Actress and educator, Kelly Trumbull, has been living in Pittsburgh for the past 4 and a half years and navigating our city’s diverse theater scene. Trumbull has worked on a variety of different regional projects; everything from local theater to major motion pictures, including a principal role in Insomnia and Concussion starring Will Smith. She currently serves on the faculties for CMU’s School of Music and Point Park’s Conservatory of Performing Arts. Kelly Trumbull’s impressive career has been influenced by her love of visionary contemporary playwrights and an inspiring passion for her craft. Read on to catch a glimpse into the journey of one of Pittsburgh’s most talented actresses.
What initially sparked your interest in theater?
When I was 8 years old, my mom signed me up for a summer musical theater program. I was immediately hooked and the rest is history.
How did you get your start in Pittsburgh theater?
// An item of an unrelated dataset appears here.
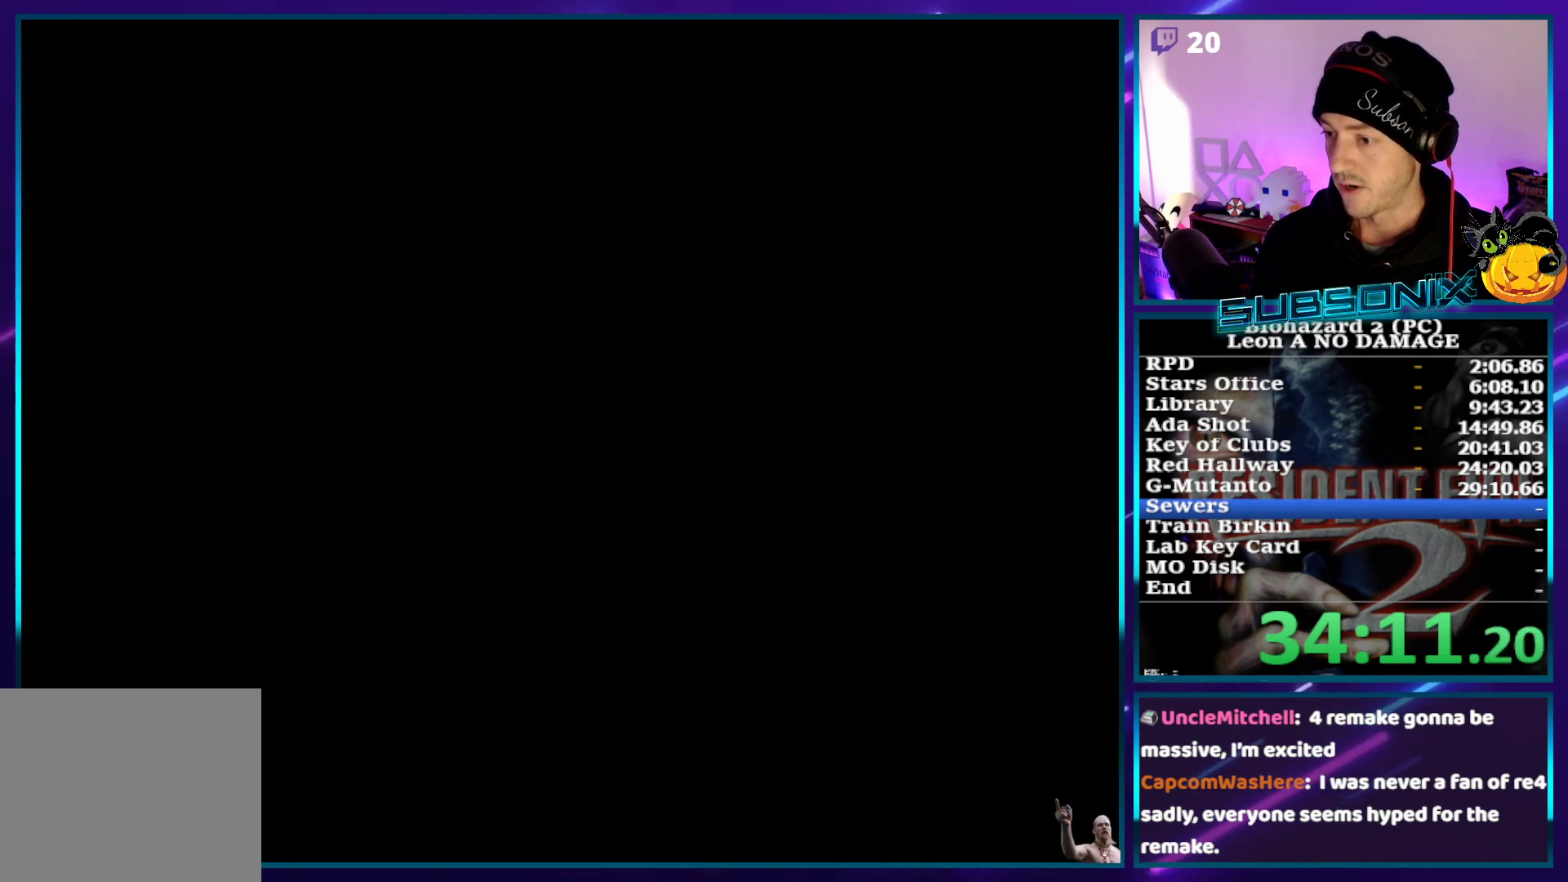
{"buttons": [], "left_stick": "center", "right_stick": "center", "events": [[267, "CROSS", "up"], [350, "CROSS", "down"], [417, "CROSS", "up"]]}
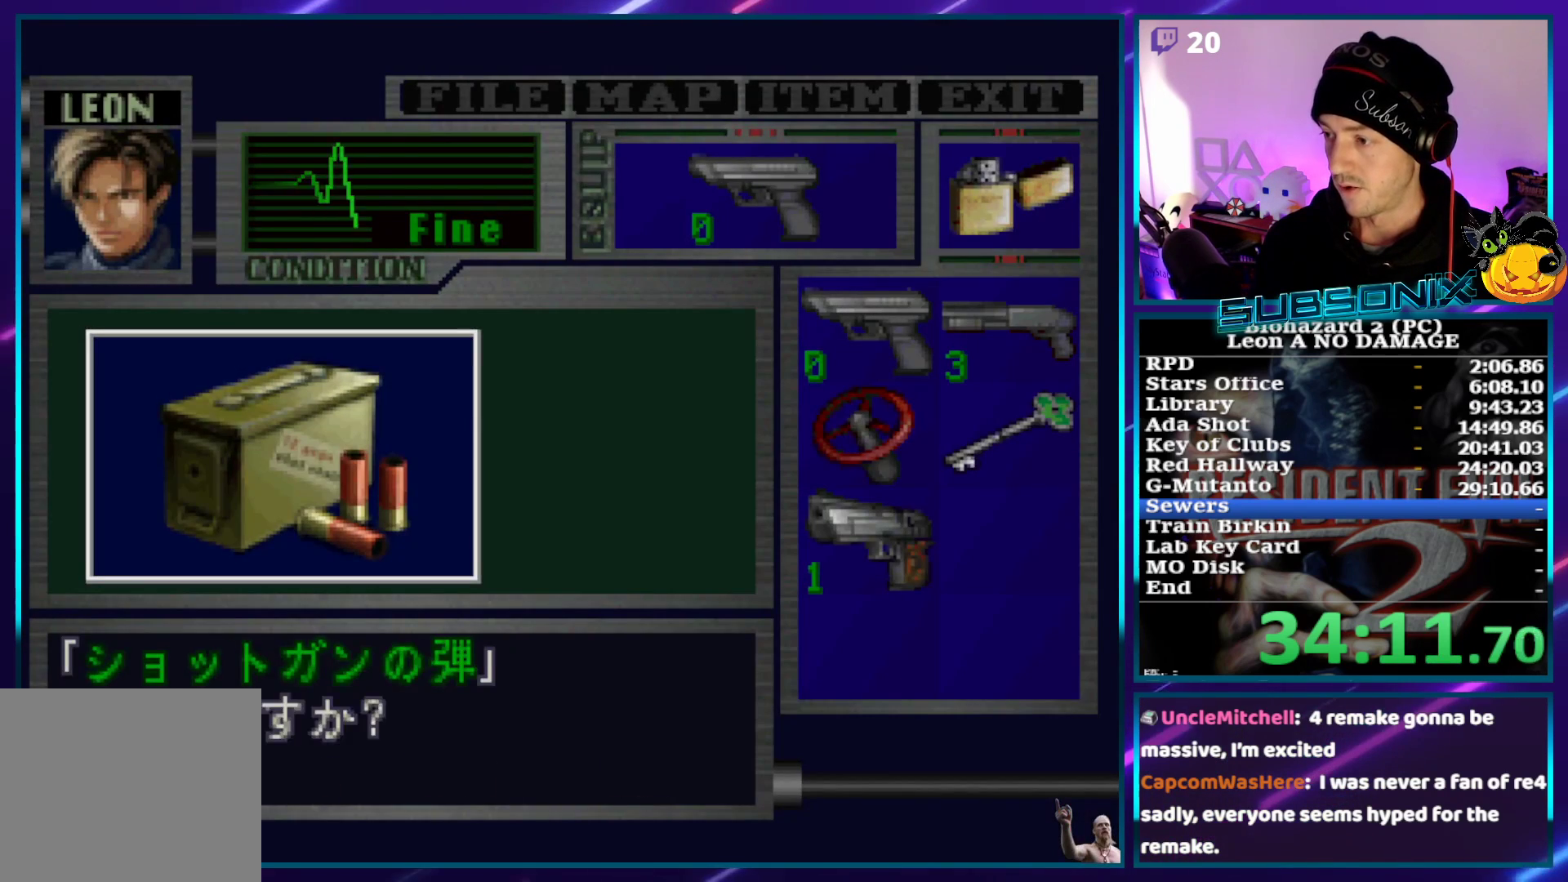
{"buttons": ["CROSS"], "left_stick": "center", "right_stick": "center", "events": [[17, "CROSS", "down"]]}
When I first moved back to Pittsburgh, I reached out to all of the companies in town. I tried to meet with as many people as possible and attend any audition that came my way. The theater community here is wonderful and I was surprised at how willing people were to take the time to connect. In my experience, the most successful actors are the the go getters, the people who wake up and do something for their career everyday and I still try to put this into practice everyday.
What are some of the productions you’ve been in locally?
I’ve had the opportunity to work with some great companies since I moved back to Pittsburgh. More recently, I was in By the Way Vera Stark at The Rep, In the Raw with Bricolage, Boeing Boeing at CLO Cabaret, and Brewed with No Name Players. I loved working on all of these productions and am lucky because they were all so different. As an actor, it gave me the opportunity to play a variety of different characters and work with really wonderful actors, directors, and production teams.
What are some of your favorite plays/playwrights?
This is such a tough question! I love so many plays and they change often because I read a lot them. Most recently, I really enjoyed The Flick by Annie Baker and Punk Rock by Simon Stephens. Some of my more long term favorites are Doubt by John Patrick Shanley, The Children’s Hour by Lillian Hellman, Zoo Story by Edward Albee, and Buried Child by Sam Shepard. The list is so long. This is just the tip of the iceberg.
Has your time as an educator influenced your acting?
Teaching acting has been revolutionary for me as an actor because it forces me to examine and articulate my process as an artist daily. I always tell my students that they can learn just as much about acting watching each other as they can actually getting up in front of the class and working. This is true for me as well. I learn a great deal from witnessing and guiding them in the discovery of their own acting process.